Thread overview
Clunky syntax
May 07, 2012
ixid
May 07, 2012
bearophile
May 07, 2012
ixid
May 07, 2012
Chris Cain
May 09, 2012
Era Scarecrow
May 07, 2012
Why is the new syntax so clunky?

thing myThing = new thing;

When it could be:

new thing myThing;
May 07, 2012
ixid:

> Why is the new syntax so clunky?
>
> thing myThing = new thing;
>
> When it could be:
>
> new thing myThing;

Sometimes you want to write:

class Foo {}
class Bar : Foo {}
void main() {
   Foo b = new Bar;
}

Otherwise there is 'auto' too:

auto myThing = new thing;

Bye,
bearophile
May 07, 2012
> class Foo {}
> class Bar : Foo {}
> void main() {
>    Foo b = new Bar;
> }

Thank you, could you explain what is happening in your example? Bar is inheriting from Foo, what are you getting when you create a parent of type sub-class compared  to Bar b = new Bar; and Foo b = new Foo; ? Foo b = new Bar won't compile if you add members to Bar and access them.



May 07, 2012
On Monday, 7 May 2012 at 17:52:01 UTC, ixid wrote:
> Thank you, could you explain what is happening in your example? Bar is inheriting from Foo, what are you getting when you create a parent of type sub-class compared  to Bar b = new Bar; and Foo b = new Foo; ? Foo b = new Bar won't compile if you add members to Bar and access them.

Hello,

Foo is the "interface" you'll have to bar.

So, a bit of a bigger example:


-=-=-=-
import std.stdio;
class Foo {
    void doStuff() {}
}
class Bar : Foo {
    void doStuff() {
        writeln("Hi");
    }
    void doThings() { }
}

void main() {
    Foo f = new Bar;
    f.doStuff(); // prints "Hi" to the screen
    f.doThings(); // doesn't compile
}
-=-=-=-

So, as you can see, if you have a Foo, you can't call "doThings" using it. However, if your Foo is actually a Bar underneath, then it'll use Bar's version of "doStuff".

OOP isn't terribly hard, but I suggest reading up on it some to grasp the concepts (and especially so you can see the benefits).

Here's a link that might help you get started on some of the fundamentals:
http://en.wikipedia.org/wiki/Object-oriented_programming#Fundamental_features_and_concepts
May 09, 2012
On Monday, 7 May 2012 at 18:03:45 UTC, Chris Cain wrote:
> On Monday, 7 May 2012 at 17:52:01 UTC, ixid wrote:
>> Thank you, could you explain what is happening in your  example? Bar is inheriting from Foo, what are you getting when 
>>  you create a parent of type sub-class compared  to Bar b = new  Bar; and Foo b = new Foo; ? Foo b = new Bar won't compile if  you add members to Bar and access them.

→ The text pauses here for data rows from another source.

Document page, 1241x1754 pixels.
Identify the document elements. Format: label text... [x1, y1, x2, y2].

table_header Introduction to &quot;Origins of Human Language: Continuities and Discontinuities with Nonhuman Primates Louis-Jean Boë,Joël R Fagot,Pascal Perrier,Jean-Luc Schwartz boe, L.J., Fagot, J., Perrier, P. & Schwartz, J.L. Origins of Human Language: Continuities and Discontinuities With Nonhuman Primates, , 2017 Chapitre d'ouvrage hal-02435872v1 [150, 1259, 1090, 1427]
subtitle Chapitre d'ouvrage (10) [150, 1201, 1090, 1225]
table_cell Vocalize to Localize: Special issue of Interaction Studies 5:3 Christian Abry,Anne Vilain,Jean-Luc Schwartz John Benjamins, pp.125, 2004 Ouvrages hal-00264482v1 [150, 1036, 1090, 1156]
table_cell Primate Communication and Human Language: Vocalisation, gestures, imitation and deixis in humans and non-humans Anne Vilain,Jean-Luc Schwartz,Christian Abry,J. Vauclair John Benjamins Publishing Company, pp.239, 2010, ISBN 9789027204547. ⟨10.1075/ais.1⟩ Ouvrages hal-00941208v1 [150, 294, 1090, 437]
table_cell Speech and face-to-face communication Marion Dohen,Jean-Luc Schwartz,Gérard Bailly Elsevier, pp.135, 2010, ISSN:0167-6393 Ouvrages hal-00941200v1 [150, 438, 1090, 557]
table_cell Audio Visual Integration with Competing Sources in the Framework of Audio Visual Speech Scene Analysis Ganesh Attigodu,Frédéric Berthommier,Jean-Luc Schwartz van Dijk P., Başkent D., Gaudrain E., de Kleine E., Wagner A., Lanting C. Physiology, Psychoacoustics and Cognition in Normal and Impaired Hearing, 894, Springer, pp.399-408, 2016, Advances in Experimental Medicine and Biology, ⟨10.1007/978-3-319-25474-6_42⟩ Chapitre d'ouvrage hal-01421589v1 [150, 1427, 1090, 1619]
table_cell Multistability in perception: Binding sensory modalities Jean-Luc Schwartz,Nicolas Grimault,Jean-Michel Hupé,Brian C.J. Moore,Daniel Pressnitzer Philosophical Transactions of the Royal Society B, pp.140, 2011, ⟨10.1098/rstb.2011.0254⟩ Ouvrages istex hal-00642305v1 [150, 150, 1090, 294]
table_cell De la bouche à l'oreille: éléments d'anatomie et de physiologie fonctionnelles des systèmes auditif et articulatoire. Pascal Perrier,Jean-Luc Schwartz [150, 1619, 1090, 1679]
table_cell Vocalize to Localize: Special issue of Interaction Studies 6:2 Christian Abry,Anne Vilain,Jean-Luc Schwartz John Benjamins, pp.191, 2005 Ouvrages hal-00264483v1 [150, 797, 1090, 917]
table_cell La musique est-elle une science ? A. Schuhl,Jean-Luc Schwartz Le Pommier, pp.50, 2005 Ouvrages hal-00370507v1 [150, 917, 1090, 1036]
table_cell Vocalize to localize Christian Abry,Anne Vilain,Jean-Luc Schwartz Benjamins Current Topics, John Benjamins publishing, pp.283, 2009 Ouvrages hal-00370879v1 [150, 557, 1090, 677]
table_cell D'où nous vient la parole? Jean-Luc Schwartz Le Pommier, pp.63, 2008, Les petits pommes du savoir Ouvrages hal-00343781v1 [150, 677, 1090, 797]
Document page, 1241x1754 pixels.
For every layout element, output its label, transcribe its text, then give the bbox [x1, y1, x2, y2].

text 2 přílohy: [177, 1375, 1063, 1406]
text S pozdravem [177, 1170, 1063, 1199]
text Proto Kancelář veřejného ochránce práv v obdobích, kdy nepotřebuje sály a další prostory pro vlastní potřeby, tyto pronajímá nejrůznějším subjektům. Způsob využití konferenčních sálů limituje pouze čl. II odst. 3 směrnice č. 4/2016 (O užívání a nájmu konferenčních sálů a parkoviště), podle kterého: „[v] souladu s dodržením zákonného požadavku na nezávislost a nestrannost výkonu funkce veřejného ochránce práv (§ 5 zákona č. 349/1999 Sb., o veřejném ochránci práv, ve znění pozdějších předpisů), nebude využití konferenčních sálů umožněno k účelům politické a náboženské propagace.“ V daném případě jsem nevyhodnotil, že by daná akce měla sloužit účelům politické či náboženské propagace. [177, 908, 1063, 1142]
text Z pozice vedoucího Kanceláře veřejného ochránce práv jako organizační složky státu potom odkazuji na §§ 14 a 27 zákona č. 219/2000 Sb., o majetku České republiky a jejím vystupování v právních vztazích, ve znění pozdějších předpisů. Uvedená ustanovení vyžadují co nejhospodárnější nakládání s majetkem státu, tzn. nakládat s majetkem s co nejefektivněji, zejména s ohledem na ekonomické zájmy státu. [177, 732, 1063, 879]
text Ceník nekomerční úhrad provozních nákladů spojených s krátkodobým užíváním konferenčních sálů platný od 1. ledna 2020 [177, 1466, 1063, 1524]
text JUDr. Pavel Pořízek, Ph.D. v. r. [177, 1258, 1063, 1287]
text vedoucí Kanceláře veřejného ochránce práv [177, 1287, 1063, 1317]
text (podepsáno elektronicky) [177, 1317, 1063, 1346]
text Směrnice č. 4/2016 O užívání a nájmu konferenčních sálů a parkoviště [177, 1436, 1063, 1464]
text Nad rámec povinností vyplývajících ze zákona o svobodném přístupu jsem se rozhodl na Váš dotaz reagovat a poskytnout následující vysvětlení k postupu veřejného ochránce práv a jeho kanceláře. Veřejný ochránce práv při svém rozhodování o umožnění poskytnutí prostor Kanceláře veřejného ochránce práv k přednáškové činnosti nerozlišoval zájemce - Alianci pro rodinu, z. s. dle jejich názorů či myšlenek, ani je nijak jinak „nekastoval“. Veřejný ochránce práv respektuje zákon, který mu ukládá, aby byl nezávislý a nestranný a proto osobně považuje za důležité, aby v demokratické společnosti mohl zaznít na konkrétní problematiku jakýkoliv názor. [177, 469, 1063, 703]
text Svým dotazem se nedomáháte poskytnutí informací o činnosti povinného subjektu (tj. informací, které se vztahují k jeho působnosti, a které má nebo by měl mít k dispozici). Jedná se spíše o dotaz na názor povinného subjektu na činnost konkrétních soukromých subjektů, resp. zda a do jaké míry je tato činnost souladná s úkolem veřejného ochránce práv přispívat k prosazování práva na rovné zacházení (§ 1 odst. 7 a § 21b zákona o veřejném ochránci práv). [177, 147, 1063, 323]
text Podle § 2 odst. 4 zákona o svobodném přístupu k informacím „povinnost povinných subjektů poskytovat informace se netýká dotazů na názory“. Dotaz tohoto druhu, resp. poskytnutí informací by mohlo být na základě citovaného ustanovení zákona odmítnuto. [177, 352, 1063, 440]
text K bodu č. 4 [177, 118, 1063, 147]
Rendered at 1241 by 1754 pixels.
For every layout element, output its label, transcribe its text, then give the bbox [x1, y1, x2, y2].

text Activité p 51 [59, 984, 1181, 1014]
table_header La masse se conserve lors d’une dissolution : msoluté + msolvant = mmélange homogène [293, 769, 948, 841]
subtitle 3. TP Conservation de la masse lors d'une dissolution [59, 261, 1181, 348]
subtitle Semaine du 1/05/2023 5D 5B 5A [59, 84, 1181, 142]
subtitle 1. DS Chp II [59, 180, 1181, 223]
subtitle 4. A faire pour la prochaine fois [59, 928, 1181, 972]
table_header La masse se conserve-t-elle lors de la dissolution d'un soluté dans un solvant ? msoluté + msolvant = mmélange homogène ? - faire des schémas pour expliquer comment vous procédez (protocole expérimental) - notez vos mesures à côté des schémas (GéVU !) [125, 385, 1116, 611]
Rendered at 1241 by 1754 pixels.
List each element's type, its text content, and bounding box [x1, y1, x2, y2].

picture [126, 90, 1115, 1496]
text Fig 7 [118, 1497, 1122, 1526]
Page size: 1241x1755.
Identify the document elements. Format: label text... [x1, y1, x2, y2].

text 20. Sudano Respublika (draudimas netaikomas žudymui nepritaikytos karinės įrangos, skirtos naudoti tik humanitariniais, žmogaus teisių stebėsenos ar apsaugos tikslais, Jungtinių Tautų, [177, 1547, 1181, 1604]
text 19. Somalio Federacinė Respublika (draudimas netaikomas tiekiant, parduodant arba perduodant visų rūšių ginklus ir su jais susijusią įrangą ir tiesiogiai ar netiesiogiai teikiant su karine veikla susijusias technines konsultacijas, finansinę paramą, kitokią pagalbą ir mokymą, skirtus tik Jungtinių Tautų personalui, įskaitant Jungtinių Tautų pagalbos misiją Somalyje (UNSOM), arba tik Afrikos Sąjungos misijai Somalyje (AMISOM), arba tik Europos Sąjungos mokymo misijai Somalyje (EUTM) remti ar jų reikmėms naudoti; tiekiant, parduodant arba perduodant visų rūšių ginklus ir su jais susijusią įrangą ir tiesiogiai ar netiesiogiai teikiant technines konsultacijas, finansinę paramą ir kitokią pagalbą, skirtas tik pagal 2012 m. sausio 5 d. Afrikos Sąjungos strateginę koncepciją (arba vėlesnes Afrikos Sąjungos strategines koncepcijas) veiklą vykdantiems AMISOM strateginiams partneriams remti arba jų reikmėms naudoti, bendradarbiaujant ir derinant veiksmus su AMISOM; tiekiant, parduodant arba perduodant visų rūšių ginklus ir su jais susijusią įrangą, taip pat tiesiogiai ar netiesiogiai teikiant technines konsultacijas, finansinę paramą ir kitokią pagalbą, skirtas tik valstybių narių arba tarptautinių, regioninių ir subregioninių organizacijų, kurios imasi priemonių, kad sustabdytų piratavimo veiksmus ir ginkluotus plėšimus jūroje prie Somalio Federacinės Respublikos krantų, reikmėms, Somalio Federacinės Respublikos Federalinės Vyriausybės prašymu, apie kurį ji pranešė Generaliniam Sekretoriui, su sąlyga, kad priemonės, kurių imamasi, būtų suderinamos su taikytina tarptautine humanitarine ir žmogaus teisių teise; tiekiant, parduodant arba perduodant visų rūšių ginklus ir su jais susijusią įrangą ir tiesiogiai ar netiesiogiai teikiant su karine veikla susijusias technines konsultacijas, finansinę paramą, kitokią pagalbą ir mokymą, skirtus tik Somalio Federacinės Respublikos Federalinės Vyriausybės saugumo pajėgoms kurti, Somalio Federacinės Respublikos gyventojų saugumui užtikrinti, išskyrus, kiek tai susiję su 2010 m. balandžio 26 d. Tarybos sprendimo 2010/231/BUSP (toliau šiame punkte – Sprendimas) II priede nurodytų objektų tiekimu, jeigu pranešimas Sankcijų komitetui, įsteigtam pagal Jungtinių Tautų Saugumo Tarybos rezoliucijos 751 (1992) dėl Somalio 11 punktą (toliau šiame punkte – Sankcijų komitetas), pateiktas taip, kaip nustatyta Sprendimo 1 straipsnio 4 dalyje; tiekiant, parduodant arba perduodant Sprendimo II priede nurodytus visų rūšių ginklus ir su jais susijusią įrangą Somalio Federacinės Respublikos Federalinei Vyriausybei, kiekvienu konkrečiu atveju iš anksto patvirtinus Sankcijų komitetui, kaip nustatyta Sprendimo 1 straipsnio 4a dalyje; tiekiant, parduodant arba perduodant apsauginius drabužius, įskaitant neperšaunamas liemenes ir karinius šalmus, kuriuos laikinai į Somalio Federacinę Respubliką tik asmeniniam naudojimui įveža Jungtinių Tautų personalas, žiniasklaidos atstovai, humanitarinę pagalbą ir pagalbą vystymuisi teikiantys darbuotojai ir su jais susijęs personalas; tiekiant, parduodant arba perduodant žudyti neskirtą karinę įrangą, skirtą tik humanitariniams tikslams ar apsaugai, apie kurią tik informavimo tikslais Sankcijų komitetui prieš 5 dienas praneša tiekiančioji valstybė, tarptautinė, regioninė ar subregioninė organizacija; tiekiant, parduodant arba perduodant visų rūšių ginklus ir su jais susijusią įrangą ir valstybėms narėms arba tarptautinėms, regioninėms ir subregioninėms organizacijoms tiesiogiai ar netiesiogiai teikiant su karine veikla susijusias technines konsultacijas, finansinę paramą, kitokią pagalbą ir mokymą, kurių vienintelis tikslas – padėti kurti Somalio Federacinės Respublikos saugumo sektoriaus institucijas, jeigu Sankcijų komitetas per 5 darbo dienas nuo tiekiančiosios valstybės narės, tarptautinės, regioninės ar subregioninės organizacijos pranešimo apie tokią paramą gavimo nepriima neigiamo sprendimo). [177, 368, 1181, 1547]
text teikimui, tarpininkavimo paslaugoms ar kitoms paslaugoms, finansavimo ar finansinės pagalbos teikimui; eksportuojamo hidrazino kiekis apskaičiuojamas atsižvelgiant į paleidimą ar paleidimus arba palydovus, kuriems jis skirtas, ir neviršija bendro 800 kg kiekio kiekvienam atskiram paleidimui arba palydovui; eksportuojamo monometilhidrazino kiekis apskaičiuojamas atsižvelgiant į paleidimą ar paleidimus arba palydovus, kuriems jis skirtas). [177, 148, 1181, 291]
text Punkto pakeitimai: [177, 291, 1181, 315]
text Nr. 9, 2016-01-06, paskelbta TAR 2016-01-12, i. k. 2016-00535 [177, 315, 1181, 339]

> Foo is the "interface" you'll have to bar.
>
> OOP isn't terribly hard, but I suggest reading up on it some to 
>  grasp the concepts (and especially so you can see the benefits).

 D also takes the approach with classes and objects that is closer to java than C++: All methods are overridable for polymorphism by default. Using interfaces and safely up&down casting using the known interfaces is so much easier. I haven't done much with C++, but these types of things are more error and bug prone than D and java; Not to mention the STL gives me a total headache.

 I have a good mental idea of how to explain OOP and inheritance using a RPG-like game example, which would be less confusing than the usual animals and shapes (At least it is to me).